Stored dataset items:
[Start of Attachment]
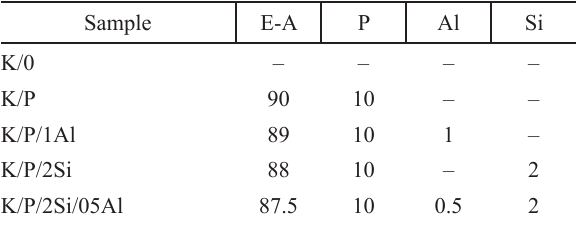
Table 1 – Composition of PCL nanocomposites (wt.%)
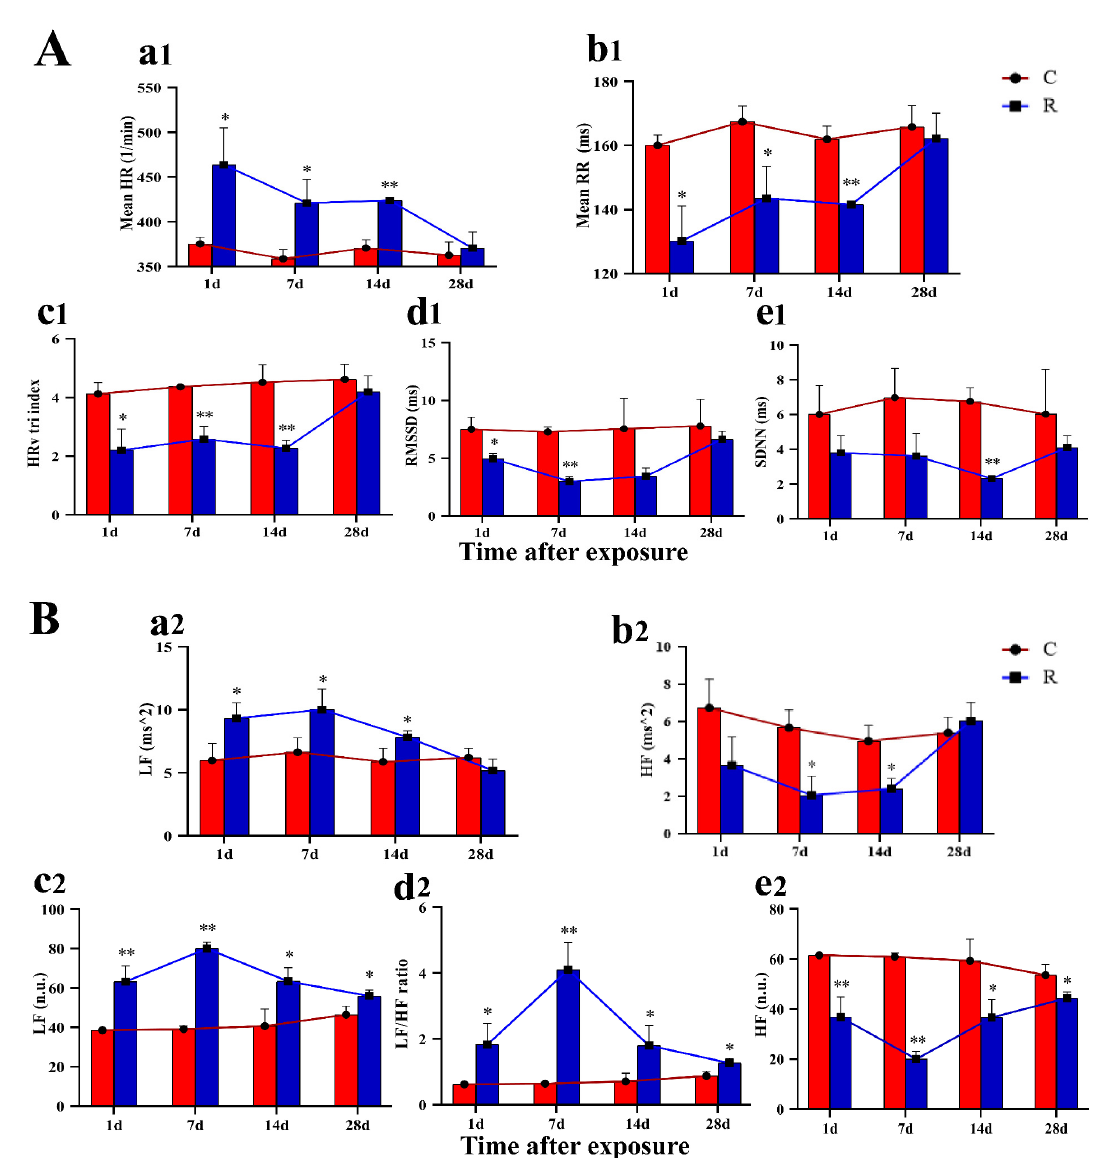
Figure 7. Changes in indicators related to HRV in rats after S-band radiation. ( A ) Time-domain related indicators: ( a1 ) mean HR, ( b1 ) mean RR, ( c1 ) HRV tri-index, ( d1 ) RMSSD, ( e1 ) SDNN; ( B ) frequency-domain related indicators: ( a2 ) LF-ms 2 , ( b2 ) HF-ms 2 , ( c2 ) LF-nu, ( d2 ) LF/HF radio, ( e2 ) LF-nu. Significance signs were classified according to p -value: * p < 0.05 and ** p < 0.01.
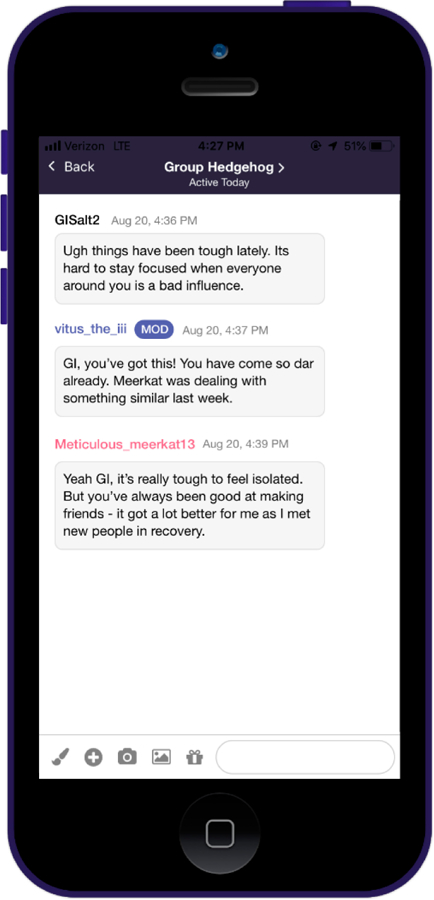
Moderator Screen.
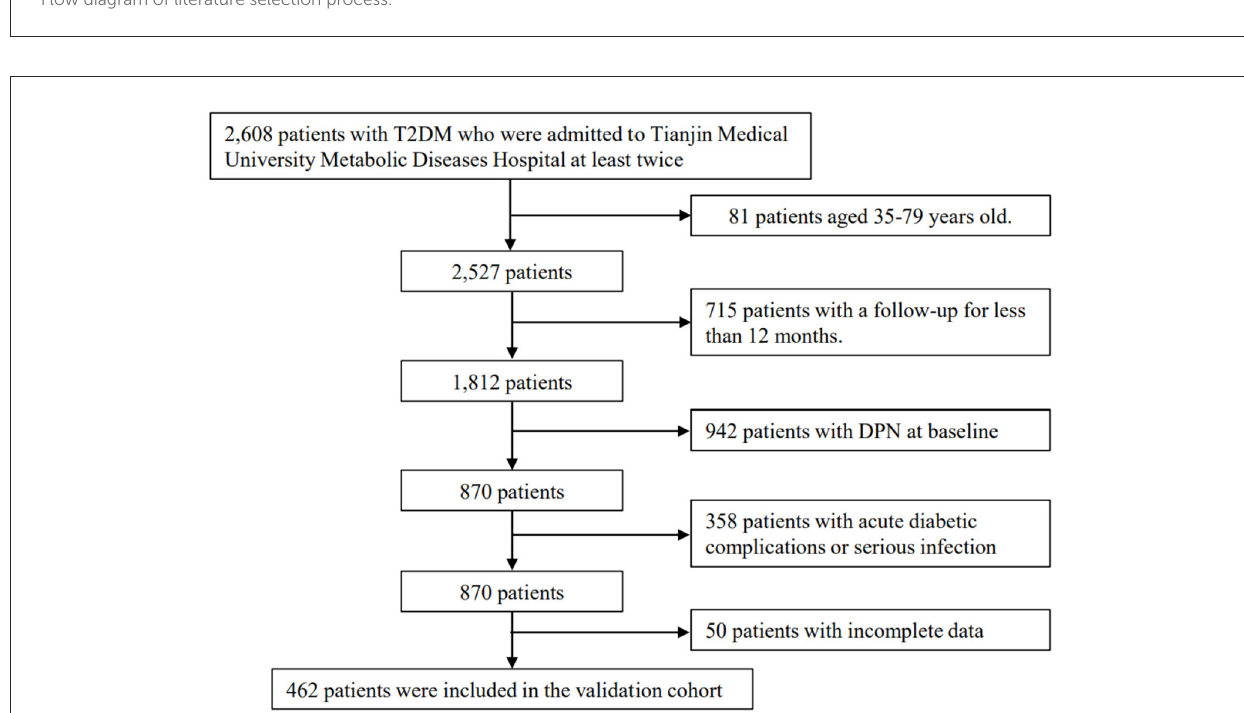
FIGURE1 Flow diagram of literature selection process.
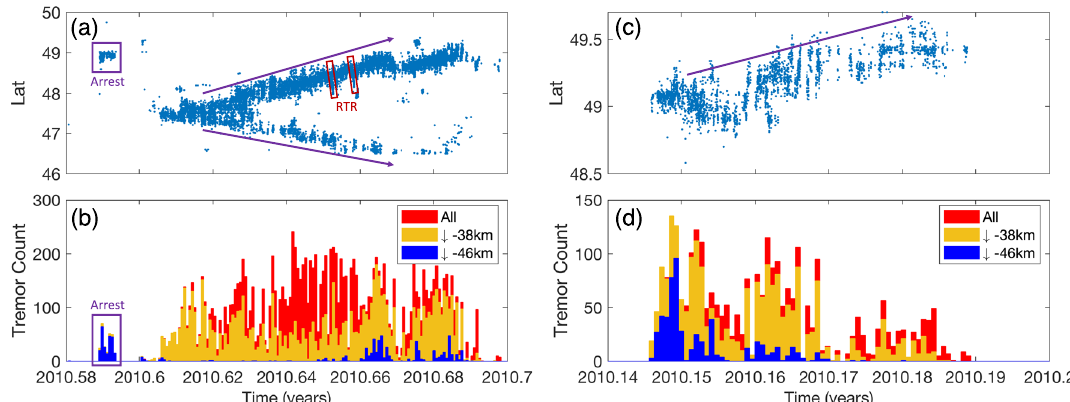
Fig. 2 Spatiotemporal distribution of episodic tremor and slow-slip (ETS) in the northern segment of Cascadia subduction zone. a , b show an example of “ major ETS ” in 2010. a Tremor catalog as a function of time and latitude. b Corresponding tremor activity binned in 6-hour interval, similar to Fig. 1b – d. The “ major ETS ” nucleates at mid-depth range and propagates both along-strike (indicated with purple arrows in ( a )) and up-dip (color-coded distribution in ( b )), with signi fi cant tremor activities at shallow depth after the initial phase. Purple boxes show the localized (arrested) deep ETS ( “ deep arrested ETS ” ). Examples of rapid tremor reversals (RTRs) are indicated with red boxes. c , d An example of “ deep ETS. ” Figure convention follows a , b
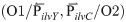
Schematic of the transcription regulation of the ilvY and ilvC genes.IlvY is the LysR-type transcriptional regulator designated in yellow. IlvY binds in a highly cooperative fashion to two tandem operator regions, O1 and O2, in the divergently overlapping ilvYC regulatory region designated (O1/P⃐ilvY,P⃑ilvC/O2). Upon binding to the first operator region, O1, the IlvY regulator negatively autoregulates transcription from the ilvY promoter, thus repressing its own further synthesis. Activation of ilvC transcription requires binding of the IlvY regulator to the second operator region, O2, and additional binding of a co-inducer such as 2-acetolactate (AL) or 2-aceto-2-hydroxybutanoate (AHB) to a preformed IlvY/O2 complex. When a co-inducer (red oval) is bound, a conformational change in the protein/DNA complex remodels the -35 region of the ilvC promoter and drastically increases the RNA polymerase binding capacity (Rhee et al., 1998). PilvC indicates the promoter of the ilvC gene. PilvY indicates the promoter of the ilvY gene. The minus sign (-) indicates a negative influence on gene transcription, and the plus sign (+) indicates a positive influence on gene transcription.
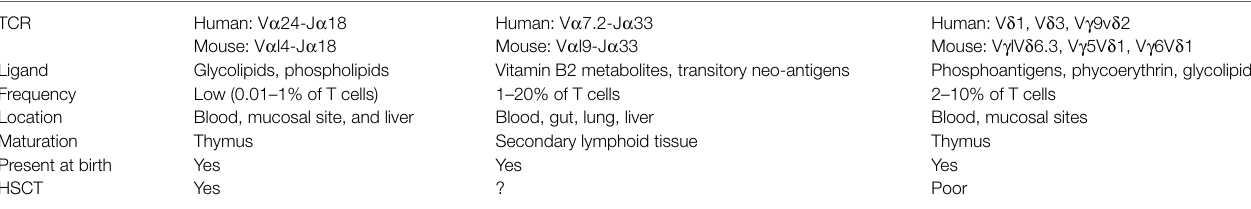
TABLE 1 | Characteristics of innate T cells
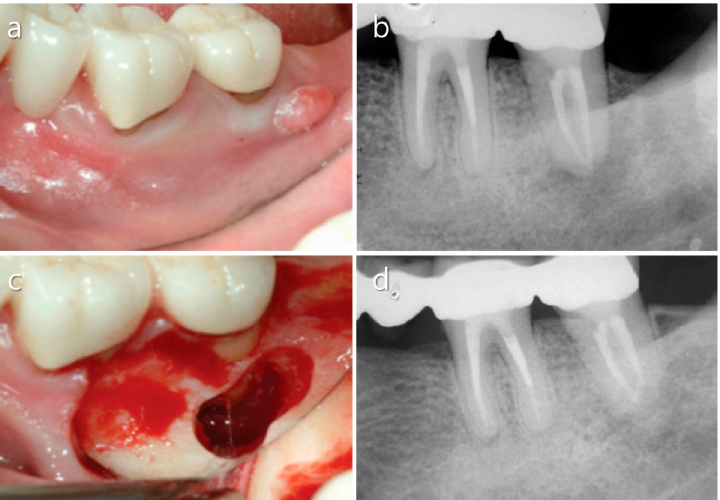
Figure 8. Endodontic surgery of a mandibular second molar. ( a ) Sinus tract formed on the buccal aspect of a left mandibular second molar. ( b ) Diagnostic periapical X-ray image showing that the tooth was an abutment for a fixed prosthodontic restoration. ( c ) The root apex was exposed after osteotomy. ( d ) A five-year follow-up radiograph shows complete bony healing. Images were modified from Song [31] after receiving permission from the journal.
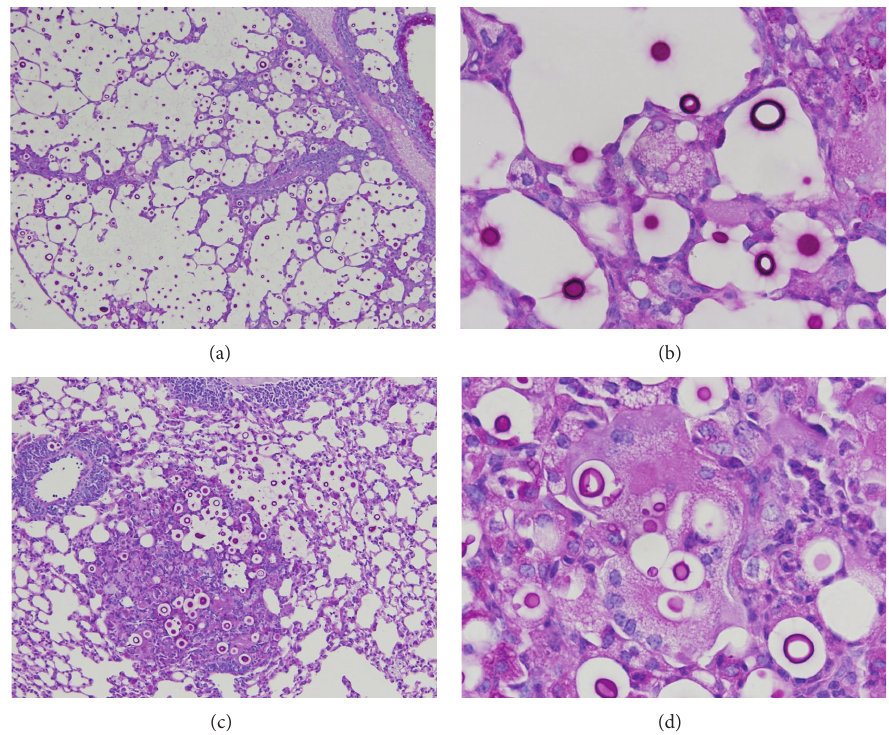
Figure 6: (a) Pulmonary sections of mice infected with C. gattii R265 exhibited eccentric pulmonary enlargement (periodic acid Schiff (PAS) reaction, × 200). (b) Pulmonary sections of mice infected with C. gattii R265 showed multinucleated giant cells with a foamy cytoplasm, and a small number of nuclei that were loosely aggregated (PAS reaction, × 1000). (c) Pulmonary sections of mice infected with C. neoformans H99 showed multiple well-demarcated nodular lesions, but no alveolar expansion was observed (PAS reaction, × 200). (d) Pulmonary sections of mice infected with C. neoformans H99 showed multinucleated giant cells with a well-developed and dense eosinophilic cytoplasm and a large number of nuclei (PAS reaction, ×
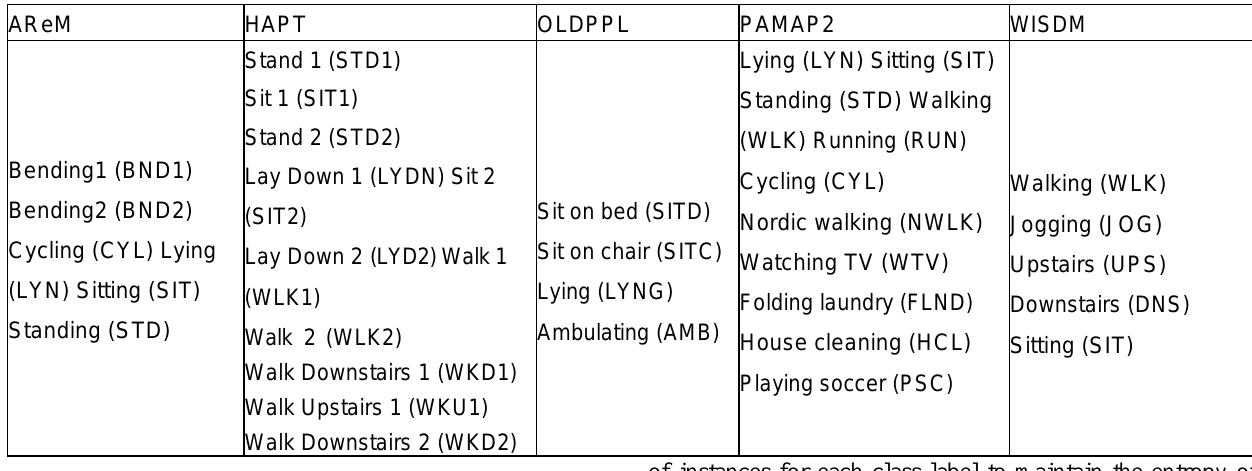
Table 2. Dataset features set with abbreviations (walk and stand for specific duration of time. Table 2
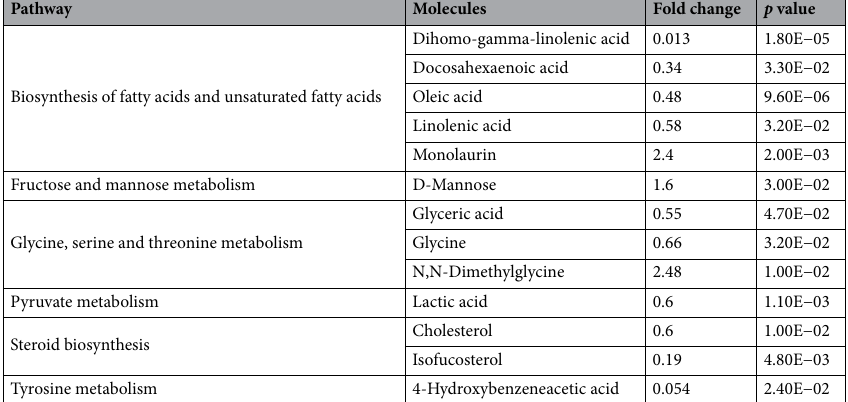
Pathway Molecules Fold change p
[End of Attachment]
YOUR INSTRUCTIONS: The answer must be the exact lines from the line with "Figure 8. Endodontic" to the final line of the data, both ends included, with no pictures.

TASK ANSWER:
Figure 8. Endodontic surgery of a mandibular second molar. ( a ) Sinus tract formed on the buccal aspect of a left mandibular second molar. ( b ) Diagnostic periapical X-ray image showing that the tooth was an abutment for a fixed prosthodontic restoration. ( c ) The root apex was exposed after osteotomy. ( d ) A five-year follow-up radiograph shows complete bony healing. Images were modified from Song [31] after receiving permission from the journal.
Figure 6: (a) Pulmonary sections of mice infected with C. gattii R265 exhibited eccentric pulmonary enlargement (periodic acid Schiff (PAS) reaction, × 200). (b) Pulmonary sections of mice infected with C. gattii R265 showed multinucleated giant cells with a foamy cytoplasm, and a small number of nuclei that were loosely aggregated (PAS reaction, × 1000). (c) Pulmonary sections of mice infected with C. neoformans H99 showed multiple well-demarcated nodular lesions, but no alveolar expansion was observed (PAS reaction, × 200). (d) Pulmonary sections of mice infected with C. neoformans H99 showed multinucleated giant cells with a well-developed and dense eosinophilic cytoplasm and a large number of nuclei (PAS reaction, ×
Table 2. Dataset features set with abbreviations (walk and stand for specific duration of time. Table 2
Pathway Molecules Fold change p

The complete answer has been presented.